Coming in to the bout Miura is a fighter seeking a win to “break out”. At the moment he's a world champion but one who is often seen as being in the shadows of the popular Takashi Uchiyama. He's scored himself notable wins already, including a 2013 FOTY contender against Sergio Thompson, but hasn't been able to really capture fans like his WBA title holding compatriot. As for Dib he's a man needing a win of note to just remain relevant in the world of professional boxing.
Internationally the more well known of the two men is Dib. He first made his name at home in Australia, where he fought many of his earliest fights, before going to the US to challenge the then WBO Featherweight champion Steve Luevano in 2008. Although Dib came up short against Luevano it wasn't long until he got another world title fight and over-came Jorge Lacierva for the IBF Featherweight title.
Unfortunately for Dib his reign came to an end just 20 months after winning the title as he was beaten by the then unheralded Evgeny Gradovich in the US. It was a bout that saw Dib losing his biggest drawing factor internationally and worst of all, frustrating fans with a performance that was ugly to say the least. Since that loss Dib has failed to really reignite his career and struggled past Mike Oliver before being stopped in a rematch with Gradovich, on the Macau card headlined by Manny Pacquiao's bout with Brandon Rios.
For many fans they expected Dib's loss to Gradovich to be the end of him at world level. The Australian boxer-mover was only 28 but already looking like a fighter who was done. He has however picked up 3 low level wins and got himself back into contention.
In the ring Dibb is a spoiler. He's fast and has got some real skill but seems to be happy to make things ugly and frustrate his opponents. At his best he's a fantastic fighter but his best days appear to be behind him and appear to have come against relatively poor opponents, opponents who were unable to cope with his speed, power or style.

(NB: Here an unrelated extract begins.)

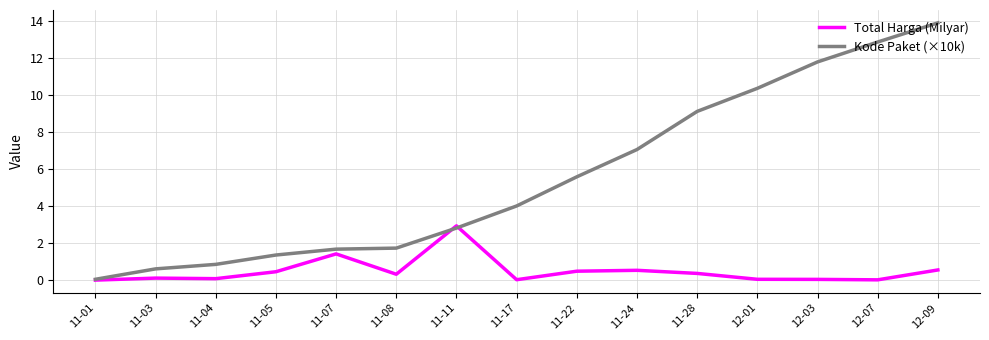

The Kode Paket (×10k) series shows 2.6 at 11-24. True or false?

False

At the world levels he's never quite looked like fitting in and his IBF Featherweight title reign was disappointing to say the least with defenses against the little known Alberto Servidei, a little known Italian who was finished inside a round form a body shot, and Eduardo Escobedo, a Mexican who retired after 6 rounds of a messy and foul filled bout.
Whilst less well known internationally Miura is a man who is carving his way through the Super Featherweight division and taking no prisoners. He was first noted as a puncher in the amateur ranks where ran up an impressive record of 34-6 (22). Since turning professional in 2003 he has shown that same power and went 12-0-1 (10) before suffering his first loss, in a Japanese title fight to Yusuke Kobori. Despite his power it wasn't until his third Japanese title shot that he finally won and at one point it seemed like that was going to be where his power “topped out” with a number of distance bouts occurring when he faced the top Japanese contenders of the late 00's.
In 2011 we finally saw Miura fighting at the top level as he took on the WBA champion Takashi Uchiyama in a world title fight. Miura did come up short, with a badly swollen face forcing his retirement in that bout, be he had impressed, dropping Uchiyama hard in round 3 and showing his heart through several painful rounds. It was a loss but one with an upside as it saw Teiken taking an interesting in Miura and signing him up, where he has been ever since. Not only has Miura signed with Teiken but he has flourished having won all 8 bouts since the Uchiyama contest. Those bouts have included his world title victory against Gamaliel Diaz, his enthralling war with the tough Sergio Thompson, his 1-sided destruction of the horrible over-matched Dante Jardon and a beat down of the heavy handed but limited Edgar Puerta.
Wins over 4 successive Mexicans has seen Miura become a new “Mexicutioner” though in all honesty we suspect that he's going to have the beating of almost anyone in the Super Featherweight division. He has the style, power, aggressiveness and toughness to give everyone and anyone a tough bout and although he is flawed and he can be hurt he's a very hard man to beat, especially now that he's began to fulfil his potential.
When the two men get in the ring we're expecting to see a number of differences between the two men. Firstly we expect Dib will be quicker, it wouldn't be a surprise to see Dib land the first punch of note, or in fact the first few punches of note. On the other side Miura will be the much stronger, bigger and tougher man in the ring and we suspect when Dib tries to get dirty he will be brushed aside, the hugging and holding will be punished by powerful short shots. At the end of round 4 or 5 Dib will be getting bullied around the ring whilst Miura will be looking to land his potent left hand and within 8 rounds he'll have stopped Dib who we expect will look a beaten and broken man.
We might be wrong but really do see this as a mismatch with Miura having almost all the advantages and Dib being the sacrificial lamb to the champion who deserves a lot more attention than he's been getting from western fans.
Hopefully, if we're right, we'll see Miura in a super fight later in the year against the winner of the upcoming WBA “super” title fight between Takashi Uchiyama and Jomthong Chuwatana. That bout promises to be a lot more competitive than this one and if the winners were to collide it really would be the best fight to be made in the division.